As I watched, I was reminded of Taken at the Flood, one of Christie’s most contextually relevant novels. There are quite a few similarities between the Cloade family and the Thrombeys of Knives Out, and while Flood presented a traditional murder mystery with the travails of post-war England as a most pertinent background to the action, the issue that stands out in the newer story is class, and more specifically the current immigrant experience. It lends a sense of serious import to the proceedings without in any way spoiling the fun; in fact, some of the running gags I want you to discover for yourself are related to this issue.
This made me think of Game of Thrones! Intentional? Or not???
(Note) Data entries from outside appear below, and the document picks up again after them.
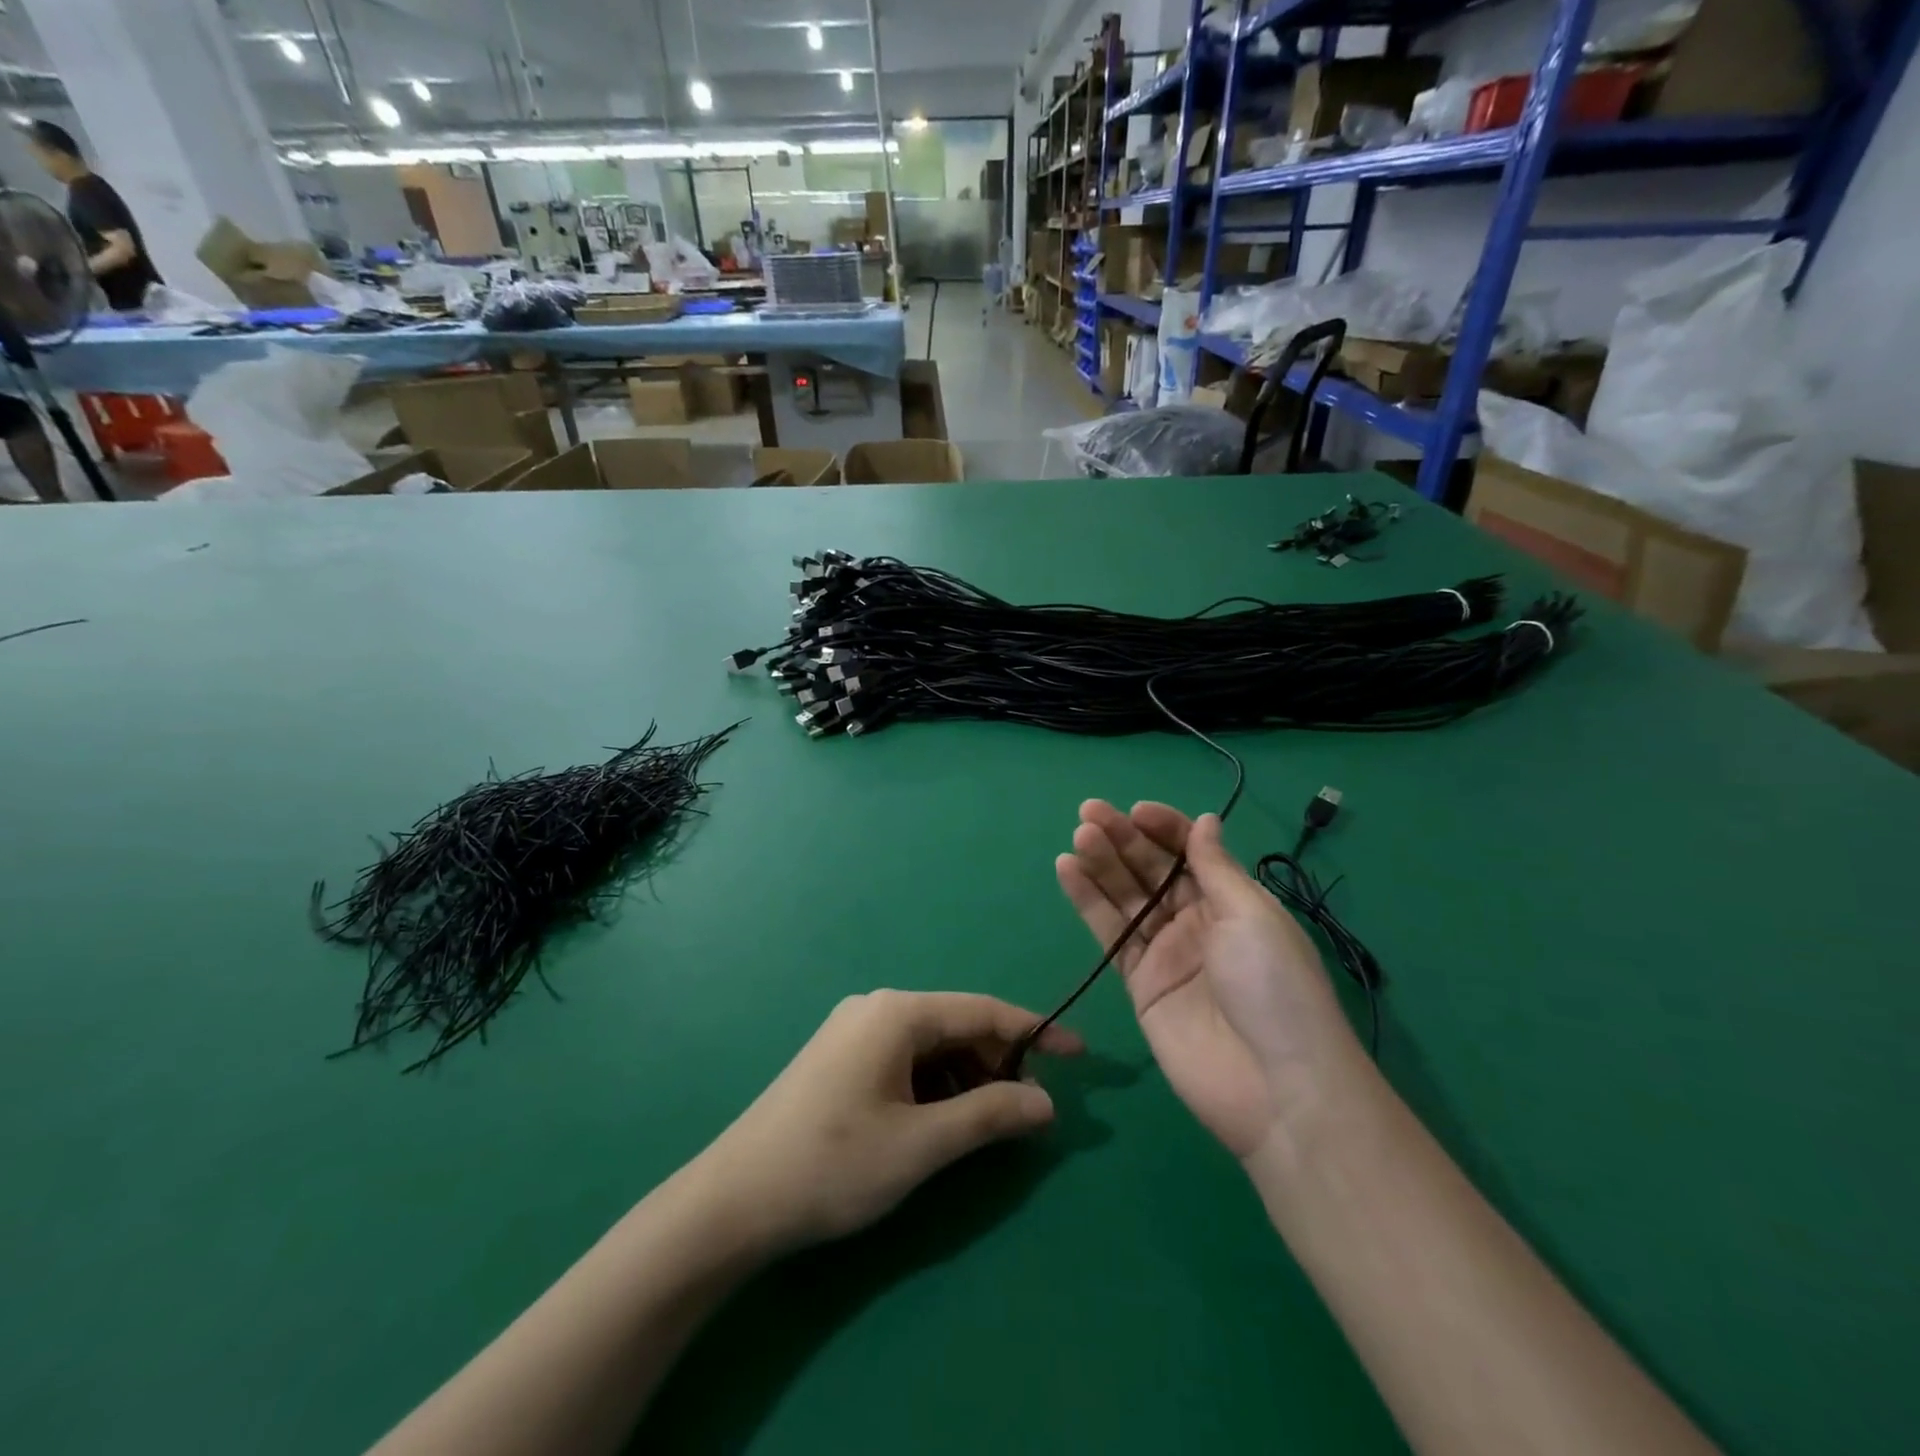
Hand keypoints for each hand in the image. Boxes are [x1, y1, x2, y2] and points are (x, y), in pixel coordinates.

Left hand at [691, 991, 1082, 1256]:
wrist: (733, 1201)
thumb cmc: (833, 1165)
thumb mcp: (921, 1145)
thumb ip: (989, 1116)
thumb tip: (1047, 1102)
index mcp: (898, 1012)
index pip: (984, 1010)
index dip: (1036, 1032)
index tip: (1080, 1056)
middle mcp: (877, 1007)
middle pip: (957, 1025)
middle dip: (998, 1062)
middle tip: (1028, 1111)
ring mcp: (854, 1031)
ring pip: (932, 1045)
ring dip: (967, 1077)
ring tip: (986, 1124)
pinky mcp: (840, 1057)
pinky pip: (905, 1059)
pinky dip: (935, 1084)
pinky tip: (940, 1122)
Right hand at [1055, 801, 1363, 1159]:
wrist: (1276, 1088)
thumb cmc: (1274, 987)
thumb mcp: (1252, 916)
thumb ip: (1216, 868)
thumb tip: (1205, 820)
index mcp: (1232, 900)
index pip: (1190, 851)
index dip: (1163, 828)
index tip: (1134, 812)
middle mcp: (1197, 920)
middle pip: (1152, 870)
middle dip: (1123, 839)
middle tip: (1089, 813)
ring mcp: (1166, 952)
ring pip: (1126, 897)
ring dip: (1101, 864)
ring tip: (1078, 837)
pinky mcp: (1139, 983)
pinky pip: (1109, 934)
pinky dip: (1087, 901)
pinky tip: (1067, 870)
Those of us whose love for the genre all but forces us to view the film through a meta-cognitive lens are going to check off the classic elements one by one and see which we find acceptable and which we find wanting. I thought Johnson made sunshine out of his utilization of the country house mystery and the dysfunctional family, but all of this follows along fairly traditional lines. A more interesting, and perhaps more divisive, discussion might be made over the film’s sleuth, a Poirot from the deep South named Benoit Blanc. I have no issue with Daniel Craig’s portrayal of the character; it is delightful. But the script mildly subverts the position we usually find this all-important character in when reading a traditional mystery. Maybe I’m the only one who will see it, and frankly, I don’t know yet how I feel about it.For many true puzzle crime addicts, the gold standard of films is The Last of Sheila. To them I want to say right away that Knives Out isn’t going to change your mind, as it’s not nearly the intellectual exercise that Stephen Sondheim and Anthony Perkins offered us. The ending is satisfying and contains surprises, but it isn’t overly cerebral like Sheila or flashy like some of Christie’s best solutions. I can’t honestly say that, as a puzzle, it plays completely fair, although it sort of does. At any rate, the film is a full-force celebration of my favorite genre, and it accomplishes what any good film should – it entertains and amuses us.
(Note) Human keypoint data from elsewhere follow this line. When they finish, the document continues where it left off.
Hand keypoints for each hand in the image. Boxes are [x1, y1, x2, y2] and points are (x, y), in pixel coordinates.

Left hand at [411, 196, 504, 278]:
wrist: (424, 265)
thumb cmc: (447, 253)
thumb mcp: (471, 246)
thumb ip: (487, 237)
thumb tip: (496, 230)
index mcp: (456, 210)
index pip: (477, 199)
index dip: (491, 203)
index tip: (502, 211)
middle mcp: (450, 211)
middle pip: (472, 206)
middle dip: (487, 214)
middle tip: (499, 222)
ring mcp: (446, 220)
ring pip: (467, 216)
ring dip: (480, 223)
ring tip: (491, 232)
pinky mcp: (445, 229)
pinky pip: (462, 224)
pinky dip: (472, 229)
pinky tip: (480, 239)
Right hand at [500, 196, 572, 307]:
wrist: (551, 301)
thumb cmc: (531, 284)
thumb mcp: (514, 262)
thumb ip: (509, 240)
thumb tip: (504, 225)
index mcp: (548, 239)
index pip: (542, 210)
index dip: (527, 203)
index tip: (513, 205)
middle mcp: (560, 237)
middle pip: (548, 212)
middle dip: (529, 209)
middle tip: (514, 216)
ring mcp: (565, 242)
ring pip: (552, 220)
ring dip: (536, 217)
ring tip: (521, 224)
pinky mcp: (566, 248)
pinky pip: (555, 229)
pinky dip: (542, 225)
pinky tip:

There you have it: my (hopefully) spoiler-free thousand+ words on Knives Out. I had a blast watching it and look forward to seeing it again. I look forward even more to dissecting it with others. So here’s the deal: I hereby declare the comments section below SPOILER TERRITORY!!! Pay attention to this: if you want to talk about the movie, including the solution or the clues or other elements that one would do better to discover first by watching the film, then you are welcome to do so below.
If you have NOT watched the film, then DON’T READ THE COMMENTS!!! If you want to reply to this blog without going there, hit me up on Facebook!
I hope I have made this clear. I wouldn’t want anyone reading the comments and then complaining that the film has been ruined for them. Really!!! I’ve gone 150 words past 1000 to make that clear.
I want to wish everyone a Happy Thanksgiving! Gather with your loved ones, turn your phones off, avoid discussing politics for one day, and eat your fill without guilt. Oh, and try not to murder anybody.